● WORK INSTRUCTIONS
Render every line of the items below as a numbered list, omitting any blank lines.

● PROVIDED ENTRIES
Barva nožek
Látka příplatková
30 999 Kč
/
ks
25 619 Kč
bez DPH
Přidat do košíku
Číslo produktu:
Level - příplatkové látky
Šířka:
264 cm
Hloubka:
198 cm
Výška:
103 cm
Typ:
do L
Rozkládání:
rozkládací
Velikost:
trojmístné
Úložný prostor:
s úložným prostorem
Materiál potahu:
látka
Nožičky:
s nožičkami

● ANSWER BOX
1. Barva nožek
2. Látka příplatková
3. 30 999 Kč
4. /
5. ks
6. 25 619 Kč
7. bez DPH
8. Přidat do košíku
9. Číslo produktu:
10. Level - příplatkové látky
11. Šířka:
12. 264 cm
13. Hloubka:
14. 198 cm
15. Výška:
16. 103 cm
17. Typ:
18. do L
19. Rozkládání:
20. rozkládací
21. Velikost:
22. trojmístné
23. Úložný prostor:
24. s úložným prostorem
25. Materiál potahu:
26. látka
27. Nožičky:
28. s nožičkami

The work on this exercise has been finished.